El hallazgo de los cuerpos de las mellizas Huszti en un canal de Aberdeen marcó el inicio de un enigma sin resolver. La justicia escocesa determinó que se trató de un ahogamiento accidental , cerrando la investigación sin hallar indicios de criminalidad.
La desaparición de las hermanas, ocurrida en enero de 2025, mantuvo en vilo a la comunidad internacional durante semanas. Ambas residían en el Reino Unido desde hacía ocho años y fueron vistas por última vez caminando bajo el frío intenso.
Tras el hallazgo de los restos, la familia enfrentó obstáculos burocráticos y financieros insuperables. El elevado costo del traslado internacional de los féretros obligó a los padres a tomar una decisión dolorosa para concretar el regreso a su hogar.
Los informes oficiales indicaron que no hubo intervención de terceros, a pesar de las dudas iniciales de los allegados. Las autoridades locales mantuvieron la hipótesis del accidente. Sin embargo, para los especialistas, la muerte simultánea de dos personas jóvenes en un mismo punto geográfico siempre genera interrogantes sobre la causalidad .
La investigación forense se extendió por meses, analizando cada detalle de las últimas horas de las jóvenes. Se revisaron cámaras de seguridad y registros telefónicos , pero no se hallaron mensajes que sugirieran una intención de quitarse la vida.
Esta carencia de pruebas contundentes alimentó diversas teorías conspirativas en las redes sociales y medios locales.
Debido a que la repatriación tradicional costaba miles de dólares, la familia optó por la cremación de las jóvenes. De esta manera, los padres pudieron transportar las cenizas de sus hijas dentro de una mochila en un vuelo comercial hacia Budapest. Esta imagen se convirtió en el símbolo del desamparo estatal frente a la tragedia.
Esta modalidad de traslado simbolizó la precariedad y el desatención que sintieron los familiares frente a las instituciones.

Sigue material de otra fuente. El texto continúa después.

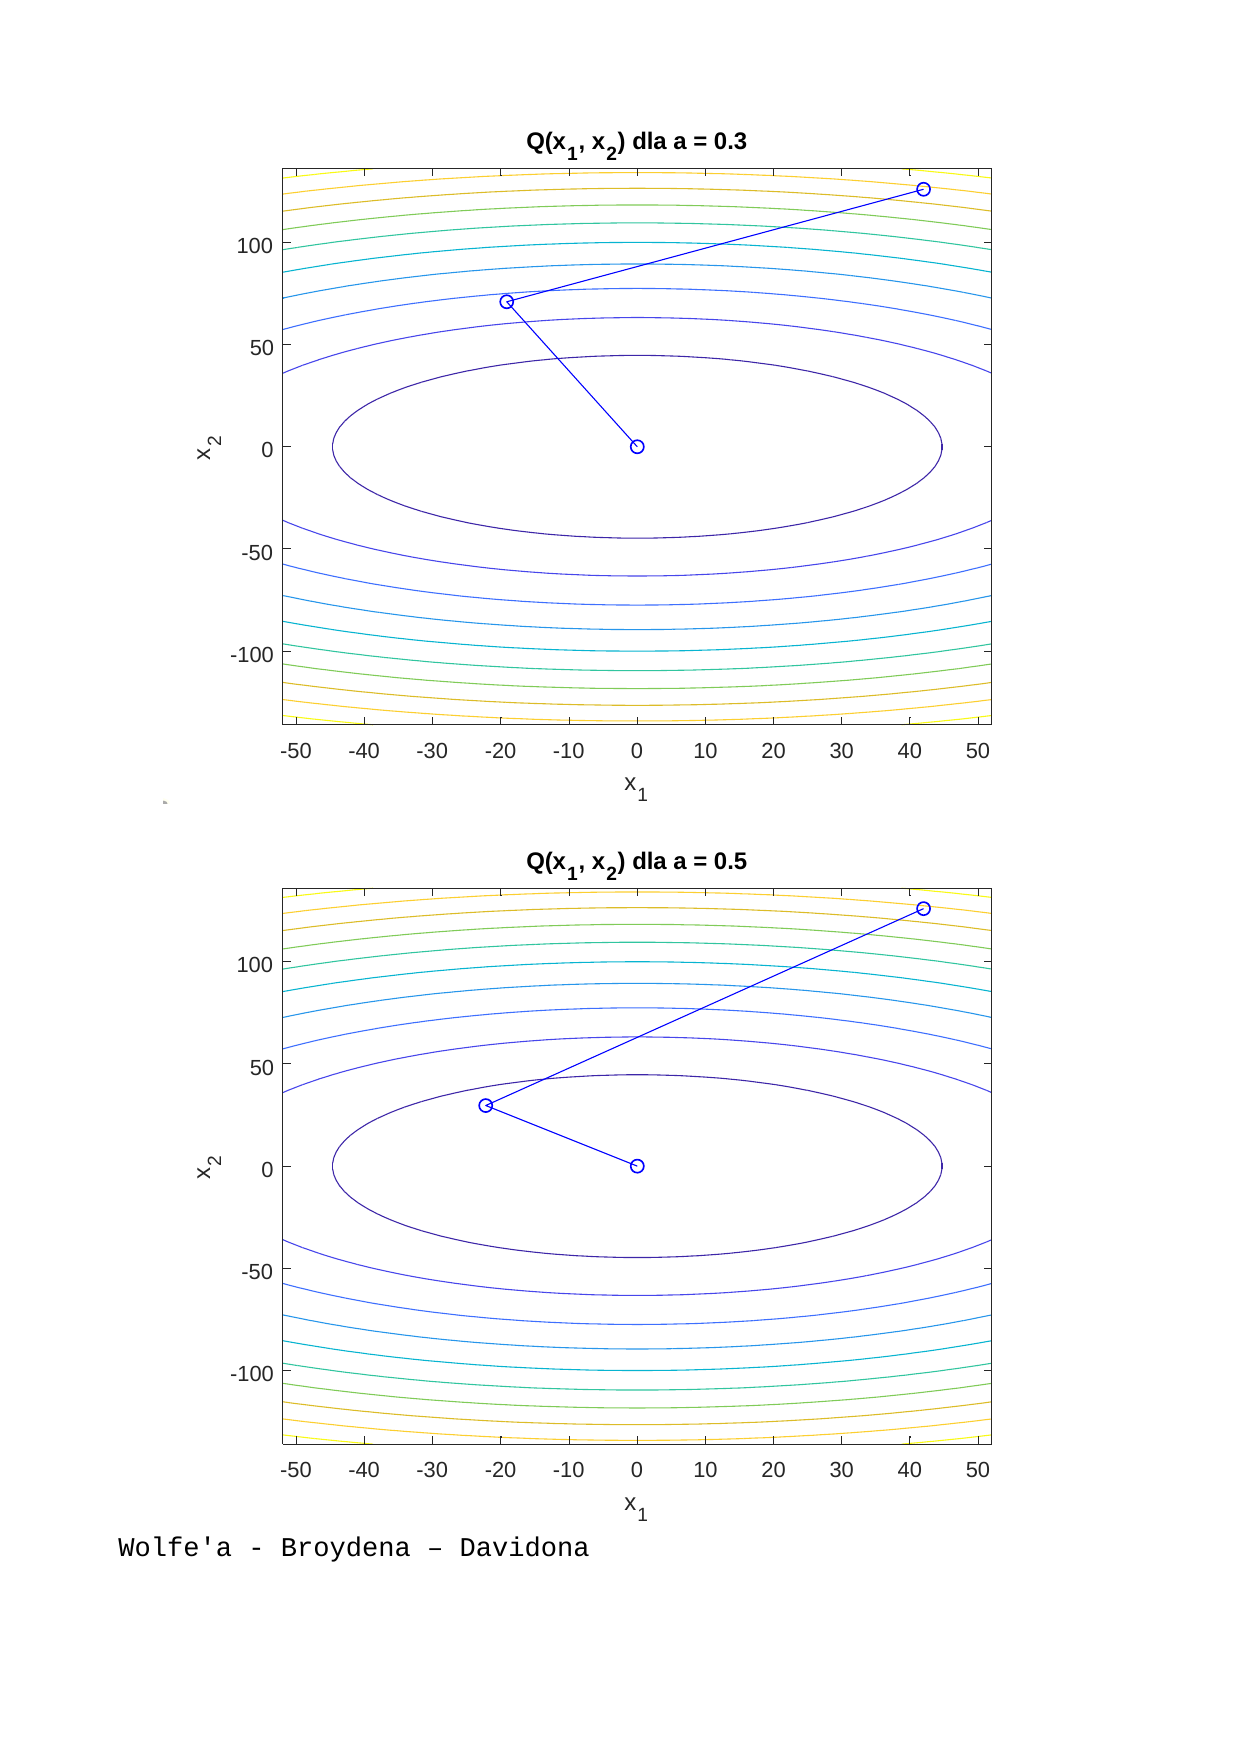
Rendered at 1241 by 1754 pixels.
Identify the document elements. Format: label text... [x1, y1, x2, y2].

subtitle Wolfe'a - Broydena – Davidona [118, 1533, 1122, 1564]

El caso generó un profundo impacto por la imagen de los padres cargando el peso de su pérdida en un equipaje de mano.
La sociedad civil en Hungría se manifestó en contra de la frialdad de los protocolos internacionales de asistencia al ciudadano .
La hermana de las fallecidas, Edit, expresó reiteradamente sus dudas sobre las circunstancias de las muertes. Para el círculo íntimo, la idea de un pacto suicida o un accidente simultáneo resulta difícil de aceptar sin respuestas claras.
Ellos sostienen que la relación entre las mellizas era de protección mutua, lo que descarta una imprudencia deliberada.
A un año de los hechos, el misterio persiste en la memoria colectiva. Las pertenencias y los últimos movimientos de las mellizas no arrojaron pruebas concluyentes, dejando a la familia en un duelo marcado por la incertidumbre y el vacío legal.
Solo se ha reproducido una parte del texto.